Start of Record extracts
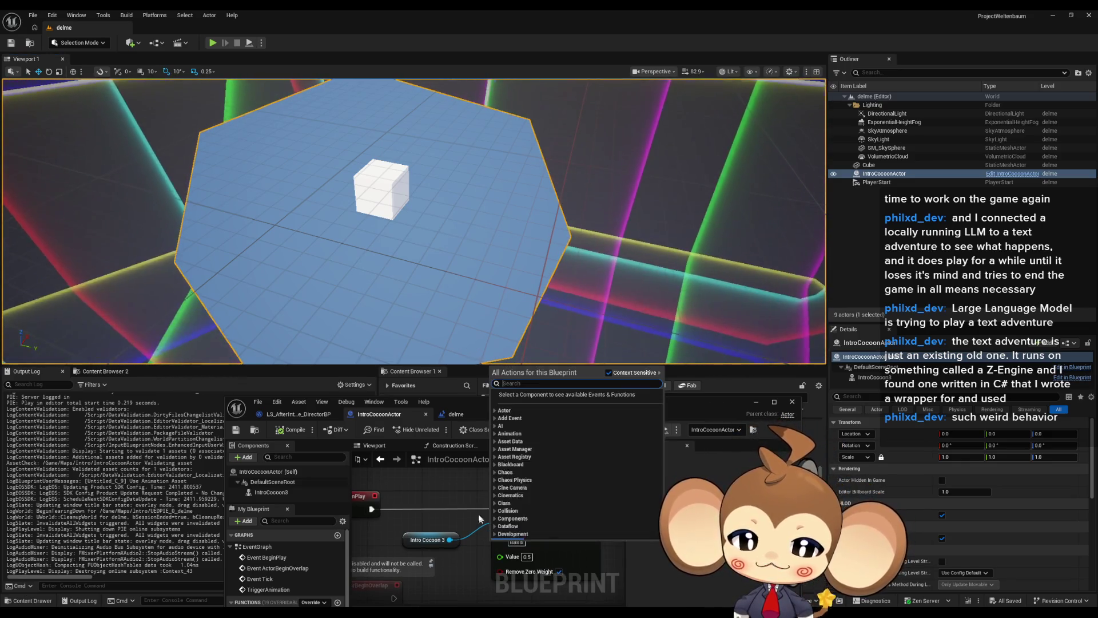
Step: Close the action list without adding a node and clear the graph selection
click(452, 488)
End of Record extracts
Start of Record extracts
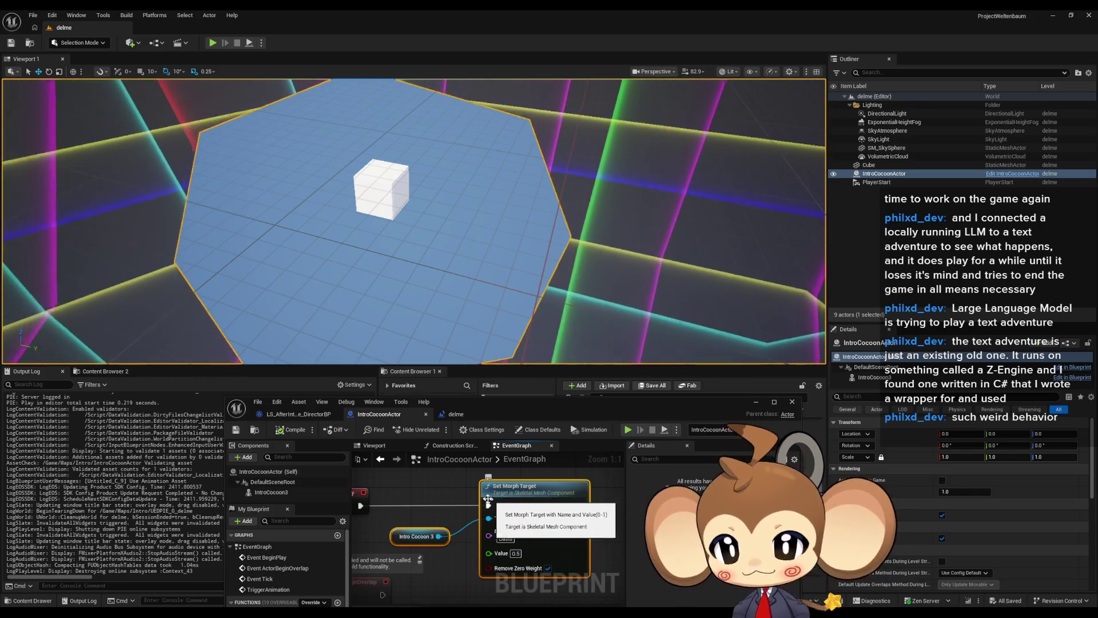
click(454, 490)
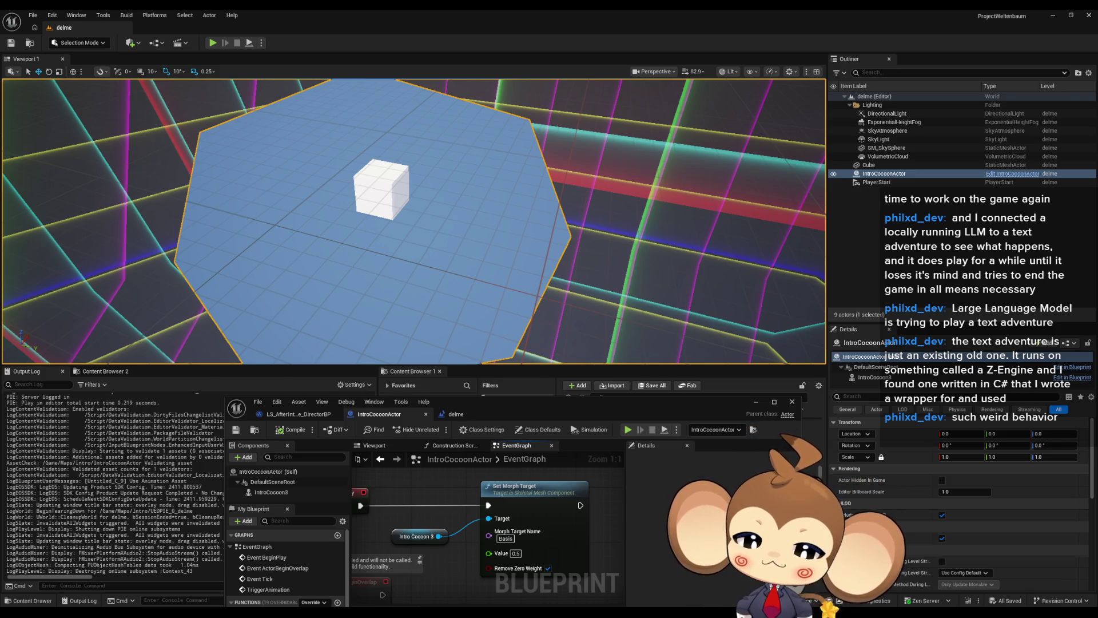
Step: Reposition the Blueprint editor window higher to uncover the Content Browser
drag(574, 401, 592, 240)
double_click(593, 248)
End of Record extracts
Using the entries above, give again exactly the lines from the line holding "Step: Close the" through the line holding "click(452, 488)". Include both end lines and nothing else.

(Answer space)
Step: Close the action list without adding a node and clear the graph selection
click(452, 488)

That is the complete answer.